The Assassination of the Archduke: Sarajevo 1914 and the Romance That Changed the World by Greg King and Sue Woolmans (Review)

On June 28, 1914, Archduke Franz Ferdinand, the heir to the Habsburg Empire and his morganatic wife, Sophie, the Duchess of Hohenberg were assassinated by Serbian nationalist Gavrilo Princip in Sarajevo. The assassination of the Archduke served as the pretext for the First World War as conflict between Austria-Hungary and Serbia triggered the European alliance system. In numerous histories of the period, Franz Ferdinand and Sophie appear on the world stage at the time of their deaths without any mention of how their romance scandalized the court in Vienna or the subsequent lives of their children, including the imprisonment of their sons in the Dachau concentration camp during the Second World War.

In The Assassination of the Archduke: Sarajevo 1914 and the Romance That Changed the World, Greg King, author of numerous royal history books including Twilight of Splendor: The Court of Queen Victoria During Her Diamond Jubilee Year, The Court of the Last Tsar: Pomp, Power and Pageantry in the Reign of Nicholas II, The Fate of the Romanovs and The Resurrection of the Romanovs: Anastasia, Anna Anderson, and the World’s Greatest Royal Mystery and Sue Woolmans, editor of 25 Chapters of My Life: The Memoirs of Grand Duchess Olga Alexandrovna reconstruct the lives and legacy of the Archduke and the love of his life, challenging the myths surrounding their marriage and providing a full biography of Franz Ferdinand, Sophie and their children.

In contrast to Franz Ferdinand’s contemporaries, the last Imperial Family of Russia, key documents concerning the Archduke’s marriage, including his private correspondence with Sophie, have been destroyed. Even the couple’s descendants are not sure how they first met or precisely when Franz Ferdinand decided to challenge his uncle, Emperor Franz Joseph and the strict laws governing the marriages within the House of Habsburg to marry Countess Sophie Chotek. King and Woolmans reconstruct the romance using a wide variety of surviving material including diplomatic correspondence, letters exchanged by Franz Ferdinand’s relatives and newspaper reports. The marriage of the heir to the Austrian throne to a lady-in-waiting, even one from the Bohemian (Czech) nobility, created a scandal at court. Franz Joseph and his officials ensured that Sophie would never be treated as her husband’s equal in life or death.
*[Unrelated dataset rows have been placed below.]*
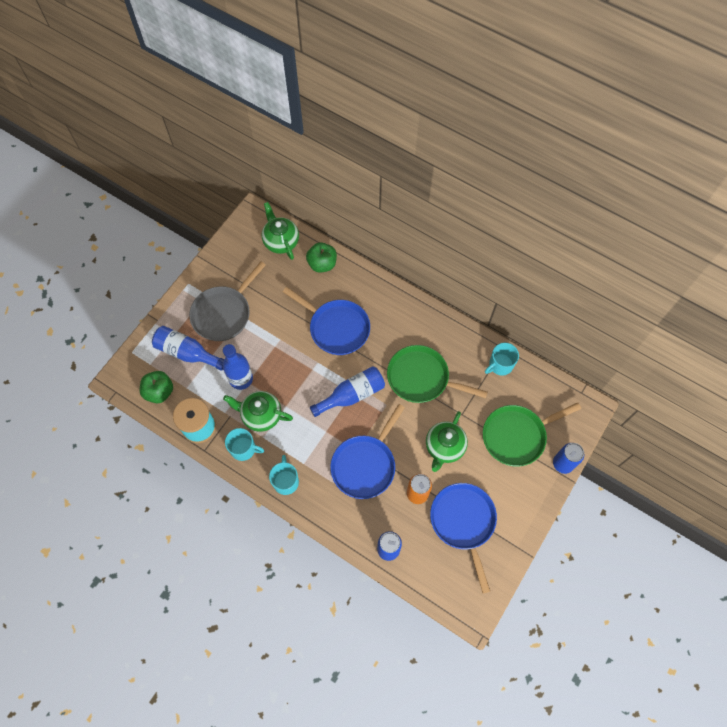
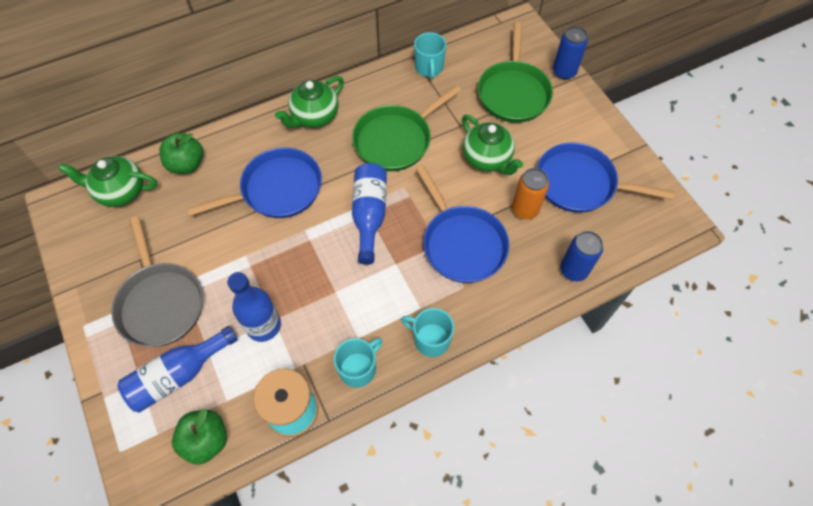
camera: 60 degrees left, 5 degrees down
(261, 415) = (328, 326): green teapot -> green teapot (314, 116)

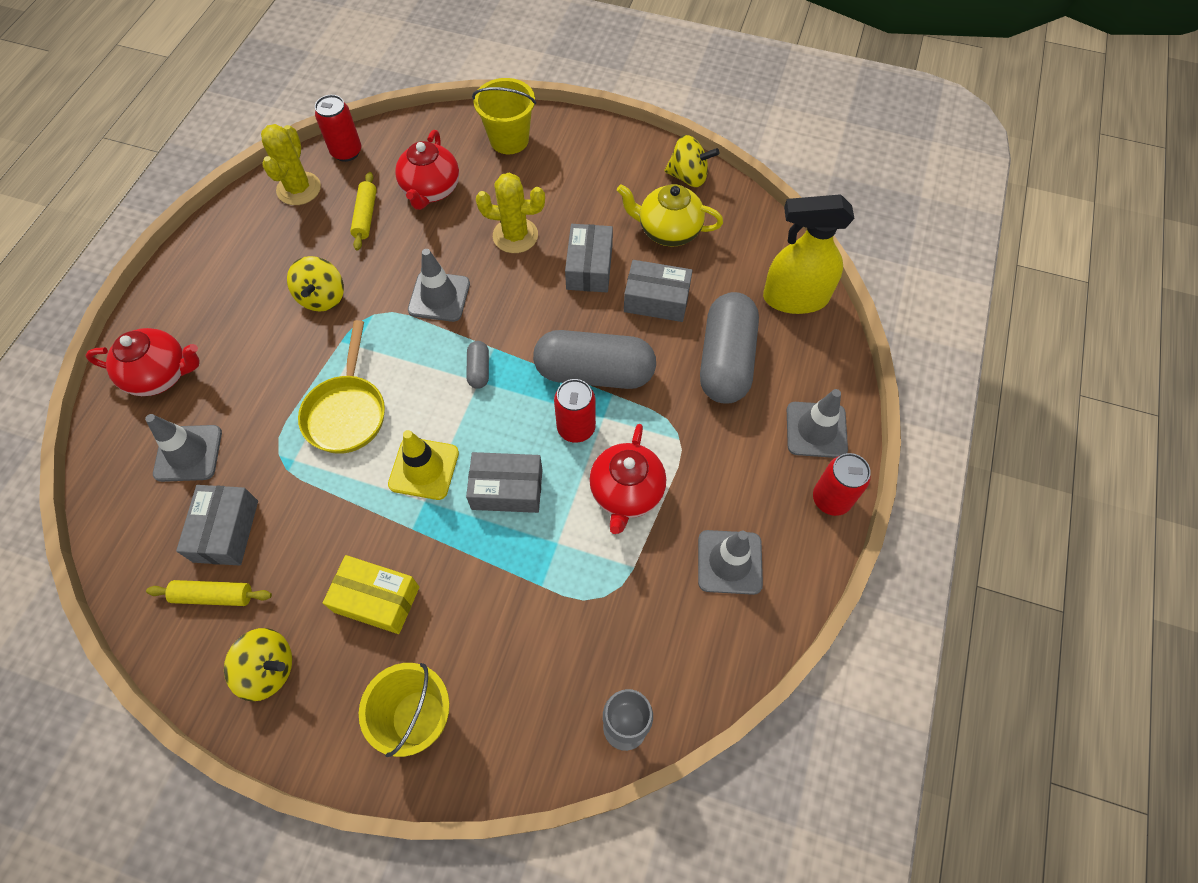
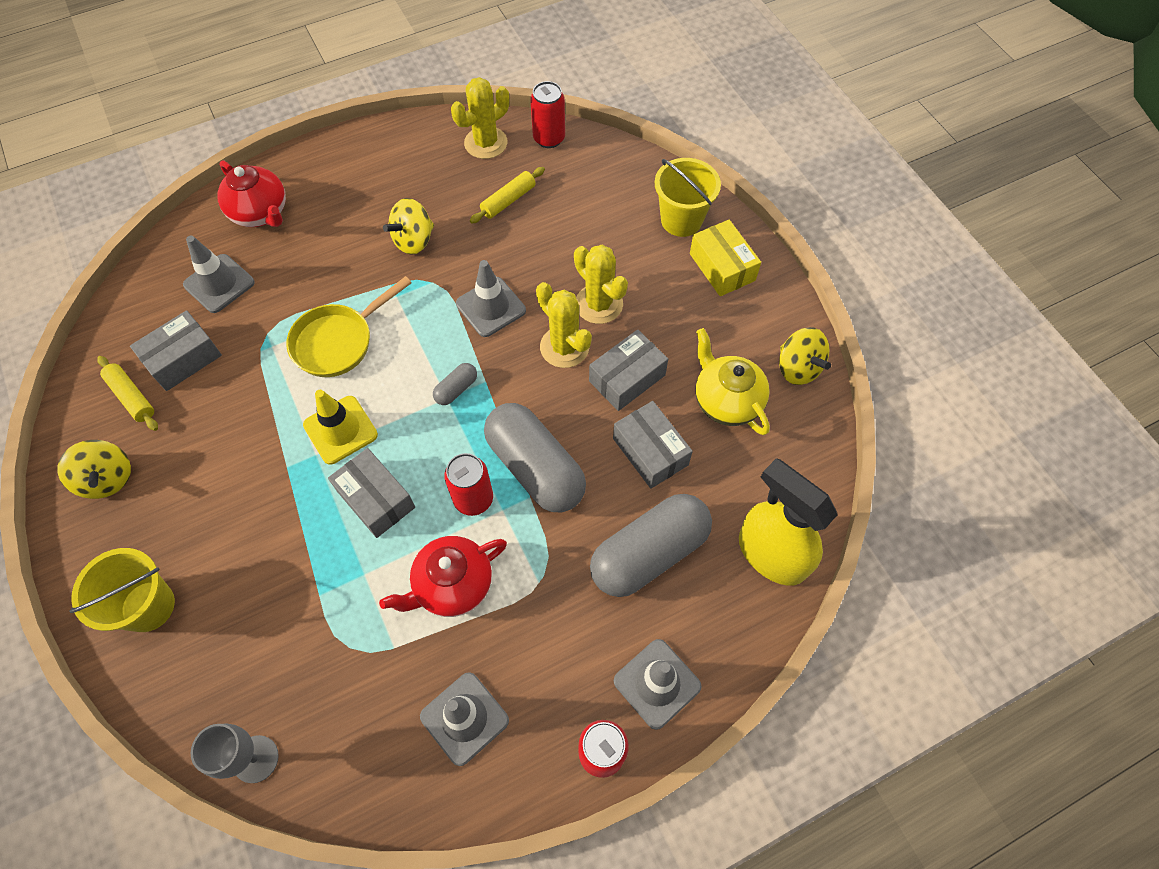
camera: 45 degrees right, 0 degrees up
(377, 599) = (213, 496): yellow box -> yellow box (722, 267)
(431, 190) = (576, 216): red teapot -> none
(524, 281) = (564, 347): none -> yellow cactus

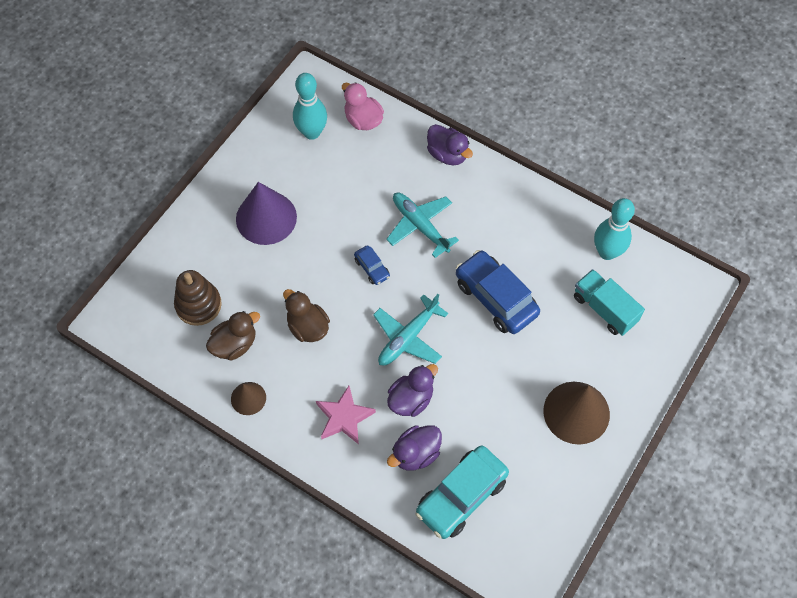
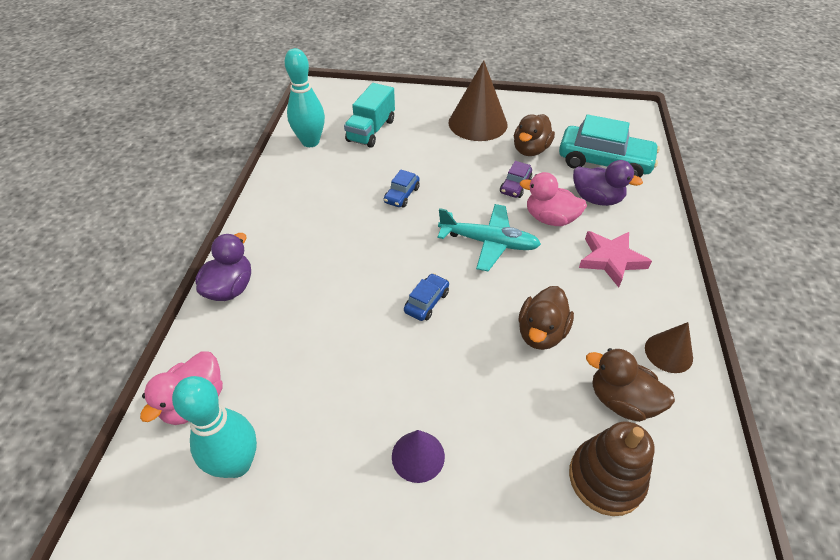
camera: 115 degrees left, 15 degrees down
(266, 218) = (418, 456): purple cone -> purple cone, size x0.54
(411, 399) = (550, 219): purple duck -> pink duck
(420, 226) = (346, 279): turquoise plane -> none
(465, 395) = (515, 186): none -> purple car
(496, 298) = (402, 195): blue car -> blue car, size x0.47
(510, 438) = (530, 150): none -> brown duck

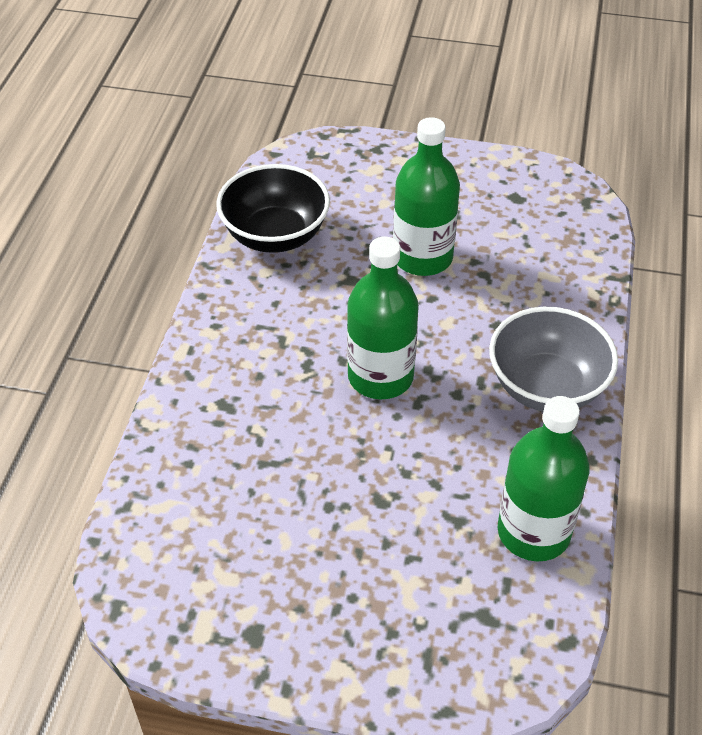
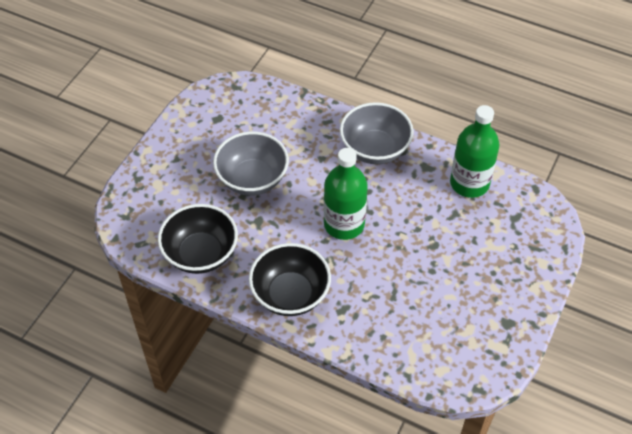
camera: 75 degrees left, 5 degrees up
(235, 341) = (290, 294): none -> black bowl
(422, 257) = (252, 179): green bottle -> grey bowl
In the century since Franz Ferdinand’s and Sophie’s death, numerous myths and misconceptions have emerged concerning their characters. King and Woolmans carefully separate fact from fiction. The Archduke emerges as a complex personality, reserved, unsociable and short tempered in public but deeply devoted to his wife and children in private. His political views remain enigmatic as he was accused of having both reactionary and revolutionary inclinations over the course of his life. King and Woolmans provide evidence that his travels in the United States inspired a vision of the Austro-Hungarian Empire as a federation of equal states rather than a dual monarchy. There is less surviving information about Sophie but she emerges as a steadying influence in the Archduke’s life, devoting herself to her family and accepting the constraints imposed on a morganatic spouse.

The strongest section of the book is the description of the visit to Sarajevo in 1914. Although the reader knows that Franz Ferdinand and Sophie died there, King and Woolmans create effective dramatic tension, revealing the multitude of official missteps that sealed the couple’s fate as well as the numerous opportunities for changes in plan that would have saved their lives. The complete failure by local authorities to keep the couple safe led to rumours of an Austrian conspiracy to dispose of a troublesome Archduke and create a pretext to invade Serbia at the same time. King and Woolmans examine these interpretations of the events in Sarajevo, sifting through the conflicting accounts of why there was so little protection for the Emperor’s heir.

The only misstep in this otherwise well written and well researched biography are the periodic descriptions of the marriage of Franz Ferdinand and Sophie as a fairy tale romance with various members of the House of Habsburg cast as the “wicked stepmother” or “fairy godmother.” In his previous books, most notably The Fate of the Romanovs, Greg King has been extremely critical of sentimental interpretations of the domestic life of Nicholas II, Empress Alexandra and their children. In the opening chapters The Assassination of the Archduke, King and Woolmans challenge the current romantic image of Franz Joseph’s wife, Empress Elisabeth. By comparing Franz Ferdinand and Sophie to characters from a fairy tale, King and Woolmans appear to hold them to a different standard than the other royalty of the period.

The Assassination of the Archduke brings the Archduke Franz Ferdinand and his wife Sophie to life, revealing their determination to marry in the face of widespread opposition and the happy home they created for their children. King and Woolmans re-examine the fatal events of the couple’s visit to Sarajevo and discuss what happened to their daughter and sons, the first orphans of the Great War. The Assassination of the Archduke is an excellent addition to any royal library as it reveals the lives of a couple better known for how their deaths changed history.